O fabrico de automóveis está sempre em constante revolução em termos de novas tecnologias e equipamentos, o que leva a que a segurança seja uma parte obrigatória dos novos projectos. A segurança é chamada para dar o seu aval aos projectos em temas tão diversos como vias de evacuação, iluminação de emergência, sistemas de controlo de acessos, redes e vedações, etc. Além dos novos projectos, há uma rotina diária relacionada com a verificação dos carros de Bombeiros, extintores, sistemas de extinção, sistemas de alarme e sirenes de evacuação, sistema de CCTV, portas e fechaduras entre outros, de forma a assegurar que estes equipamentos se encontram em boas condições e a desempenhar a função para que foram instalados.
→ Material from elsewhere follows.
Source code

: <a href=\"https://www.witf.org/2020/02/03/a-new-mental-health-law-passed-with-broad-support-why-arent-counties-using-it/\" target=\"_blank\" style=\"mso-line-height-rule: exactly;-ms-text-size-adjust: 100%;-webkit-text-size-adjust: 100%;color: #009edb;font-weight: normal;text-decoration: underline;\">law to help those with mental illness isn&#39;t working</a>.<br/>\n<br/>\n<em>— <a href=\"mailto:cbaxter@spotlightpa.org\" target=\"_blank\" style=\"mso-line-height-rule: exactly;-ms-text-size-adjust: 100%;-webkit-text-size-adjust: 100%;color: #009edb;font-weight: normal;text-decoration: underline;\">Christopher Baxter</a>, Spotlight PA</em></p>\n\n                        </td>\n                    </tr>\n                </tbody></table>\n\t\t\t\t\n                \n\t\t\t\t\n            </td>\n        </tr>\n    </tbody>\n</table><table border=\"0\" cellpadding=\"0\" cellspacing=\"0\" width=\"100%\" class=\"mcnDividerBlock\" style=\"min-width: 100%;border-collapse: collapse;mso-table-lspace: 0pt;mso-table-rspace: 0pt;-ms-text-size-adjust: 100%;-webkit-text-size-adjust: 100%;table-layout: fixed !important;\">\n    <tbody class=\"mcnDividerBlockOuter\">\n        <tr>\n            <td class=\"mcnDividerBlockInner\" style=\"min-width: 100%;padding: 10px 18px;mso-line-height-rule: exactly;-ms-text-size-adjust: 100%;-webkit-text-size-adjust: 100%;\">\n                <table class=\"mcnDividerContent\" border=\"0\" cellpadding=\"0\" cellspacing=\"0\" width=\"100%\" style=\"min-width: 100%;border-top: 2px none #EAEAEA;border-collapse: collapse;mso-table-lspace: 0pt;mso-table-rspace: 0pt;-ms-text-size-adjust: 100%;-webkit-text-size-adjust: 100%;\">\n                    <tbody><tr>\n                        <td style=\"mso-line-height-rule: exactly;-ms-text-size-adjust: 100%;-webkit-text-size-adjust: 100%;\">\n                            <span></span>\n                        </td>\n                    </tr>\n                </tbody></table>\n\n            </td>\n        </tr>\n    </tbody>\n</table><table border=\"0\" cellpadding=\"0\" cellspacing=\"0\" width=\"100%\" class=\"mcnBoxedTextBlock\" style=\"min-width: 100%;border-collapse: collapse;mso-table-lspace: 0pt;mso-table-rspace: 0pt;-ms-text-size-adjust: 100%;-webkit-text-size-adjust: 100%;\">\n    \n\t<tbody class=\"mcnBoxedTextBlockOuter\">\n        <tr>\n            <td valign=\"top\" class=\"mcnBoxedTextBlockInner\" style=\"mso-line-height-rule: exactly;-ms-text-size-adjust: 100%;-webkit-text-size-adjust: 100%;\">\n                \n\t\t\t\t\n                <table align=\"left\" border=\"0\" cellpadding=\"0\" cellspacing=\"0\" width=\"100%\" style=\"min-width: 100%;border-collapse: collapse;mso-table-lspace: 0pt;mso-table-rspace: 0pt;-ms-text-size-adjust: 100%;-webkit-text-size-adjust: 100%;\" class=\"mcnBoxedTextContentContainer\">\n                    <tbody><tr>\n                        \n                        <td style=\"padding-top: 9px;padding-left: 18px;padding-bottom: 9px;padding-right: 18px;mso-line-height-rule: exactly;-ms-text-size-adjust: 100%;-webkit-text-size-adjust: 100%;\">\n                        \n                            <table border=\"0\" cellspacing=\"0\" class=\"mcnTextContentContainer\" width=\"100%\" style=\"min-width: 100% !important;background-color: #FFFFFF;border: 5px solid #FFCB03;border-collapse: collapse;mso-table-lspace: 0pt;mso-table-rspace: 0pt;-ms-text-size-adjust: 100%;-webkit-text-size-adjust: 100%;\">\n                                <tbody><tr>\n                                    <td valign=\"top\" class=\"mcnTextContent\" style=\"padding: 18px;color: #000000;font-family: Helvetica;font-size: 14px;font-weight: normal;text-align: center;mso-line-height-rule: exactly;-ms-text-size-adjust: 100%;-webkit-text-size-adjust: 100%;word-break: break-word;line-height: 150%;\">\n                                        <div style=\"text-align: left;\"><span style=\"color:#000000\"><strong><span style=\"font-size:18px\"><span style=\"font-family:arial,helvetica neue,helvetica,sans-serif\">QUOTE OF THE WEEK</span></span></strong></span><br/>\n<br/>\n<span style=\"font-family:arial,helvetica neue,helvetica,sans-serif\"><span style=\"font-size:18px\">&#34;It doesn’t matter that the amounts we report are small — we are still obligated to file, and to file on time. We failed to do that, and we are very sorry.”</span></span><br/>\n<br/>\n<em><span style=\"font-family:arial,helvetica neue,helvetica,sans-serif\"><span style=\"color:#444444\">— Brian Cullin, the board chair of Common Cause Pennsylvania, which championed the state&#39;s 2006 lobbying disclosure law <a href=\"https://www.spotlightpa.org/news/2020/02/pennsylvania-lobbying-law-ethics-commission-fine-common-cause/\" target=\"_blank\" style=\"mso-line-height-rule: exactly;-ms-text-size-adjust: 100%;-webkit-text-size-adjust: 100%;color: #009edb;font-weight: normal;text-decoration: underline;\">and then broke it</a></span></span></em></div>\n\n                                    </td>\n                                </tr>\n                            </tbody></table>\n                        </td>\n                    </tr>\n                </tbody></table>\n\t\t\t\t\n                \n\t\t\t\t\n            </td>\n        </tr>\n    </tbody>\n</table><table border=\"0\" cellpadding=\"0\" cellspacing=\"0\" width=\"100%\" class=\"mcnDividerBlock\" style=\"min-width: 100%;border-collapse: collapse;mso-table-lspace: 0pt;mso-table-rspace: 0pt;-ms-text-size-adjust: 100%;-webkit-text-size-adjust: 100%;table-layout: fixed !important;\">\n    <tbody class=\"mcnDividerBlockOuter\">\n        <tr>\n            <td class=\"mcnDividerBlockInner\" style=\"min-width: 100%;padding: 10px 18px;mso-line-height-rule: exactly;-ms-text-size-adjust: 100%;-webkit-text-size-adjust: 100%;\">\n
Que novos investimentos estão a fazer em áreas como a videovigilância, por exemplo?
Fazemos uma constante renovação desses equipamentos. Temos planos de investimento da fábrica a cinco anos e, nesse planeamento, previmos os investimentos necessários para renovação ou substituição de equipamento.
Que lema procura incutir aos elementos da sua equipa?
O nosso lema principal é a prevenção, ou seja, prevenir e evitar a ocorrência de incidentes para assegurar que a produção decorra o mais normalmente possível e sem paragens. Temos de prevenir e ser activos e não reactivos. A Segurança e os Bombeiros não estão aqui para apagar incêndios ou fazer relatórios sobre furtos ocorridos, mas sim, para evitar que eles ocorram.
E por último gostaria de salientar que sempre dizemos aos nossos colaboradores e parceiros que a segurança é uma responsabilidade de todos.